───── Extracted records
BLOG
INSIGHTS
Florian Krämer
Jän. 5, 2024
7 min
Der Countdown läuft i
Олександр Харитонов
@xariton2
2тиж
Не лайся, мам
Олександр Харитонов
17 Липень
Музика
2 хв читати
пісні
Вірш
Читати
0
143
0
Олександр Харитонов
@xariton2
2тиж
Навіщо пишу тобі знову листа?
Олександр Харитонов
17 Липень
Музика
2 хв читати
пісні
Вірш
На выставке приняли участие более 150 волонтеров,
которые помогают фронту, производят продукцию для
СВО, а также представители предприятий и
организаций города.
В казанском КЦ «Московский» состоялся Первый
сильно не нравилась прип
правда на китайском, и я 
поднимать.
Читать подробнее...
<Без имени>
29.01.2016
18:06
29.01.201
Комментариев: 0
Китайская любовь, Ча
──────────
───── Extracted records
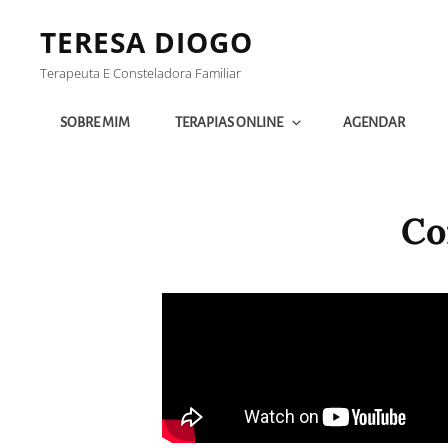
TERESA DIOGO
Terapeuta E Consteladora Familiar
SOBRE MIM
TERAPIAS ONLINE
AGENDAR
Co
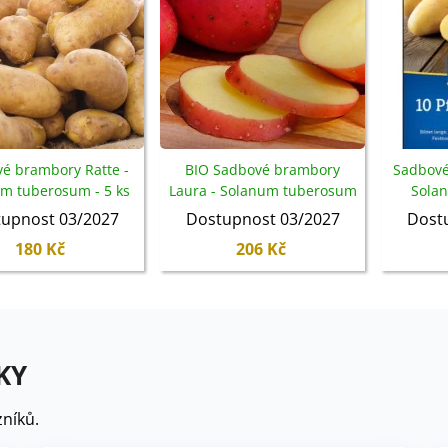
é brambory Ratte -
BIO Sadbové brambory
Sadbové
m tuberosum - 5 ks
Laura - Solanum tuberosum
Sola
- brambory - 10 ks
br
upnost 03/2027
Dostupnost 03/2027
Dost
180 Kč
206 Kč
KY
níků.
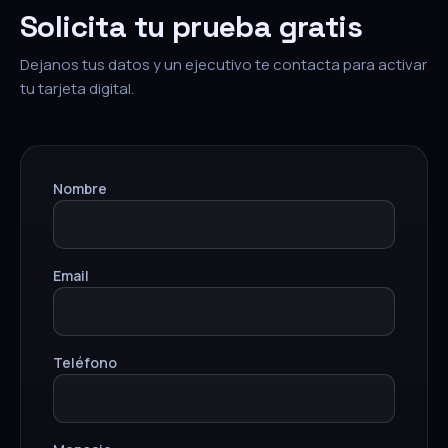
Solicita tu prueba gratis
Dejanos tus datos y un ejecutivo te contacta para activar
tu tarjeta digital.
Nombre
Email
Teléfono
──────────
How many lines of the material above contain the string "tuberosum"? Case counts. Reply with the number alone.

2